_SELECTED EXTRACT_:

What we found on Malta was like a crash revision class in the histories we have learnt in the Mediterranean and, despite being more than a little ruin fatigued, we loved it. So this blog post is more history lesson than travelogue, a chronological journey through Malta’s history rather than our stay on the island.

These days history has to be pretty old to impress us and Malta served up some of the most ancient history we’ve come across so far.

The mysterious temple builders are thought to have crossed from Sicily in rafts before building their stone temples in around 3500BC. That’s over a thousand years before Stonehenge. We visited two of these incredible structures in the south of the island, Hagar Qim and Mnajdra.

Small elliptical holes allow the sun to mark the coming of each equinox by flooding their semi circular worship spaces with light.

The decorative dots, spirals and animals found at the site and in the archeological museum in Valletta seemed way ahead of their time.

More astonishing are the “fat lady” statues found at the site including the 5000 year old Sleeping Lady and Venus of Malta. No one seems to know quite what they represent but it’s reassuring to know that our megalithic fore-sisters celebrated women in all their sizes.

Like the Cretan Minoans no one really knows what happened to the Temple Builders but they disappeared in about 2500BC and their secrets with them.

Fast forward to the Phoenicians who traded around the Mediterranean from around 1000BC. Little evidence of them remains on Malta other than some trinkets except in the pretty fishing harbour of Marsaxlokk.

_DATA SUPPLIED_:
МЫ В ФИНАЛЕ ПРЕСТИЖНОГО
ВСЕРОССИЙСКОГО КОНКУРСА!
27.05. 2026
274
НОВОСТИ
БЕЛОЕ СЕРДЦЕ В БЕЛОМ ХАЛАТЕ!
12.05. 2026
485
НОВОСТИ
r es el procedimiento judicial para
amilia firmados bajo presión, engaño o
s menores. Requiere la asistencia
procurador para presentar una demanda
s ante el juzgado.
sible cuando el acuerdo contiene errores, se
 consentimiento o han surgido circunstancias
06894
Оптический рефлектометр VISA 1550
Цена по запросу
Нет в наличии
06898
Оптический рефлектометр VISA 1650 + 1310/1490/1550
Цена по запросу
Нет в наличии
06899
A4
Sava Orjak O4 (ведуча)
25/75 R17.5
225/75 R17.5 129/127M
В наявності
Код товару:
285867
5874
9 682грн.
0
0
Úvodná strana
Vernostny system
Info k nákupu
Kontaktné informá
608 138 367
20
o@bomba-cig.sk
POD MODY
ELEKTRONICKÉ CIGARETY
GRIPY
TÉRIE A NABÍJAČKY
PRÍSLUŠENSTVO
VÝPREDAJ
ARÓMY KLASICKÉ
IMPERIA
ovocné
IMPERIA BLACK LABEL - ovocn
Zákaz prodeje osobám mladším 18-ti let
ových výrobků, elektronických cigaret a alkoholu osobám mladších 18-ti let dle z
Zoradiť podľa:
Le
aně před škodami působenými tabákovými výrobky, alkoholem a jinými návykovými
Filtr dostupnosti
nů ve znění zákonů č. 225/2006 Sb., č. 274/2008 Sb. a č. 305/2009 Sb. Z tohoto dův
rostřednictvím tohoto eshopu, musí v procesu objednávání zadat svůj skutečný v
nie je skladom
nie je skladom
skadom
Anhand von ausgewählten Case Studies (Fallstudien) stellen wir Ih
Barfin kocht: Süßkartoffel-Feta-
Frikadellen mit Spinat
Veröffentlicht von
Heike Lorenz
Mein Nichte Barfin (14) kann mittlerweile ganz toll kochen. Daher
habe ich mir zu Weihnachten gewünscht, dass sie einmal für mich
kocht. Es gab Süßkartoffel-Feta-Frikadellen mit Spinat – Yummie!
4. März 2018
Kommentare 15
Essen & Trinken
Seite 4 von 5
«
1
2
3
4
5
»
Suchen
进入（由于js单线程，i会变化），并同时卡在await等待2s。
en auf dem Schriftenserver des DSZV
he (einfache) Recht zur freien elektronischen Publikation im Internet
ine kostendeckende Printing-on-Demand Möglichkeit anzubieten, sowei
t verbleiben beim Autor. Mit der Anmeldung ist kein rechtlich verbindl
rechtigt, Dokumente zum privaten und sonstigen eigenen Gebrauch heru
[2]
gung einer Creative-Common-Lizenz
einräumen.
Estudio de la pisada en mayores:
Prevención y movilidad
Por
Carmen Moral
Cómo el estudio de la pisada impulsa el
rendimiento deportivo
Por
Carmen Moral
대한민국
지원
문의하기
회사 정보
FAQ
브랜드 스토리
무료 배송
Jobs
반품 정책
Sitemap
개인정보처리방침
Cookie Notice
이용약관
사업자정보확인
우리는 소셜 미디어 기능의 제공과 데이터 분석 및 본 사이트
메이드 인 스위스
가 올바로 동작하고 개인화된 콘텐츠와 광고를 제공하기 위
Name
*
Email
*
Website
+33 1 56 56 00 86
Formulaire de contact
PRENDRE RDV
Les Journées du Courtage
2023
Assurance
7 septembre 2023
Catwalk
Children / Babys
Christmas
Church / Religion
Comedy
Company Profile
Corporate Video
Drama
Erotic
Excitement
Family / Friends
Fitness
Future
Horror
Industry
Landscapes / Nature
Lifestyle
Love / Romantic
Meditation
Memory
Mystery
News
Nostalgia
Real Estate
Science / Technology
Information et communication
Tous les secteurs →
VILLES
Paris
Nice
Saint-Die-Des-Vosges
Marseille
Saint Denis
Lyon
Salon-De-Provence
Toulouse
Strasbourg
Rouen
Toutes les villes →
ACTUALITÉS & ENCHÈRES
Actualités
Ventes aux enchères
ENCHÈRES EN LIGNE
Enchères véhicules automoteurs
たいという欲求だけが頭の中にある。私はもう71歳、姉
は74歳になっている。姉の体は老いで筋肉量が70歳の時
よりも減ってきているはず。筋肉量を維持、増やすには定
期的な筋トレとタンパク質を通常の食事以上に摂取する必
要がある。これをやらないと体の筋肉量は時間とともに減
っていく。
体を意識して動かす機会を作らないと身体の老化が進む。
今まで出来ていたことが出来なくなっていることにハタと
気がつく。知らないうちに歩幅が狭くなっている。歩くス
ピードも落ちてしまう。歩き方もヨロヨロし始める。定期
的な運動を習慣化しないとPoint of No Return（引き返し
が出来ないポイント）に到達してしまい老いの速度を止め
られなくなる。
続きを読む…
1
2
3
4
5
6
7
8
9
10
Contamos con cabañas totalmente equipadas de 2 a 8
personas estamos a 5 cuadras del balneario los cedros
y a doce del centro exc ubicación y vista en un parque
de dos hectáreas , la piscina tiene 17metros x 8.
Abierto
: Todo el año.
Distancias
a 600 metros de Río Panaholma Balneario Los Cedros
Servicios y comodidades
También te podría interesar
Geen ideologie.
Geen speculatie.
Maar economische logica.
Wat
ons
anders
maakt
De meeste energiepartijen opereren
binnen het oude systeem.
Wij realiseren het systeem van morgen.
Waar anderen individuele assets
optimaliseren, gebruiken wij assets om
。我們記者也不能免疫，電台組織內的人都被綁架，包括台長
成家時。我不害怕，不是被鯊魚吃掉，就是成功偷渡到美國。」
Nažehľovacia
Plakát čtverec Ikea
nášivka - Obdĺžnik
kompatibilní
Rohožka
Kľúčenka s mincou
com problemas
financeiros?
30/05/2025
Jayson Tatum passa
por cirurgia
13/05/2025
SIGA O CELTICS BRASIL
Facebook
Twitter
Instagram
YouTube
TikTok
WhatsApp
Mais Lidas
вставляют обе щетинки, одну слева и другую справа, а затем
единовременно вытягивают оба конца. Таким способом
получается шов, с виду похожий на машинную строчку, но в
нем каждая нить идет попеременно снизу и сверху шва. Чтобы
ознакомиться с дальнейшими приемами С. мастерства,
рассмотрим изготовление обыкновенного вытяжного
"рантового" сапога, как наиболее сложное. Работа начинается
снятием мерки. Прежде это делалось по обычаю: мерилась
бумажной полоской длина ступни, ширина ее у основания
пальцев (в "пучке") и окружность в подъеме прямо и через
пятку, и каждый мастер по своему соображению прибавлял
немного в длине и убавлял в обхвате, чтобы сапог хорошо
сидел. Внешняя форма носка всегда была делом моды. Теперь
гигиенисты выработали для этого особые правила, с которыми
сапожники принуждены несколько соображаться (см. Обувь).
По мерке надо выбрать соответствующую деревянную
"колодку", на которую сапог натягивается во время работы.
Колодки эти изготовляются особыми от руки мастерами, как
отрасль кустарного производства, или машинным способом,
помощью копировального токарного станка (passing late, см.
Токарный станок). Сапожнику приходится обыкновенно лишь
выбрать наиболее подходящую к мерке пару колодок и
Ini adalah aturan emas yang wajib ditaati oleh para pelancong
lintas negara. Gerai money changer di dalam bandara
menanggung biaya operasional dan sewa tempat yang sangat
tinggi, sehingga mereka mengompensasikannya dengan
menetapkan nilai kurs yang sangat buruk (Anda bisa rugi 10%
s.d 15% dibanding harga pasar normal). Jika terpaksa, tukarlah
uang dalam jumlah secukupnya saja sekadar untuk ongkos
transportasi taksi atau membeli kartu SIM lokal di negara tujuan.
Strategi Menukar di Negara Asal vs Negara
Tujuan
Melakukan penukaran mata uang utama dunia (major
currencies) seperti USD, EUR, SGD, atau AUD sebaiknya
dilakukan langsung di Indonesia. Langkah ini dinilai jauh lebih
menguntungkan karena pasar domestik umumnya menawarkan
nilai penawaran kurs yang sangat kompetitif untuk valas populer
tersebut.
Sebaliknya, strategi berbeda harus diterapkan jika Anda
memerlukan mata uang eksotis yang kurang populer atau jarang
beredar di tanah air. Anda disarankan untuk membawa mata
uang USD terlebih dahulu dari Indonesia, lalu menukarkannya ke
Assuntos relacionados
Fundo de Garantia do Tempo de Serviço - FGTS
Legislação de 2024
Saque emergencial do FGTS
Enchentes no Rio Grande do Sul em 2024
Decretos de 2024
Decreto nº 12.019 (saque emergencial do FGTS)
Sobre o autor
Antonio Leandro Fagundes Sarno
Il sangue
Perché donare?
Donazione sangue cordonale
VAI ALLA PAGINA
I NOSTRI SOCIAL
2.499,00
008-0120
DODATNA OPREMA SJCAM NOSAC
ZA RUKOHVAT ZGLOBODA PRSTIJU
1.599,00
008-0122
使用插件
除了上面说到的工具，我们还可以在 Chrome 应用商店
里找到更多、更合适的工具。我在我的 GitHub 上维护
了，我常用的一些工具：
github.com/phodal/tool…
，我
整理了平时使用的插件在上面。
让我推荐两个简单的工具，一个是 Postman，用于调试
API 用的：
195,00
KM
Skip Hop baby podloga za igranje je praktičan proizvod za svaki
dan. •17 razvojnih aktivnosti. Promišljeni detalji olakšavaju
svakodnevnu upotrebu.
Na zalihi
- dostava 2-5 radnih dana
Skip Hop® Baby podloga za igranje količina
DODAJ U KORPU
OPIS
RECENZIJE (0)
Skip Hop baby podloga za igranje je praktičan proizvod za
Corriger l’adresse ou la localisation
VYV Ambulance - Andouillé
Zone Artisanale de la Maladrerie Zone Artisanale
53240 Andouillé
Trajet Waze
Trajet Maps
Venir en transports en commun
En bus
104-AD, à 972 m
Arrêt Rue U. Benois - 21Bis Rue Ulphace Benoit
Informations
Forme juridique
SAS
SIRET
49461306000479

_ASSIGNMENT_: According to the post on Malta's history, which two temple structures in the south of the island were visited? Nothing in the listing is needed here.

_RESPONSE TO THE EXERCISE_: Hagar Qim and Mnajdra.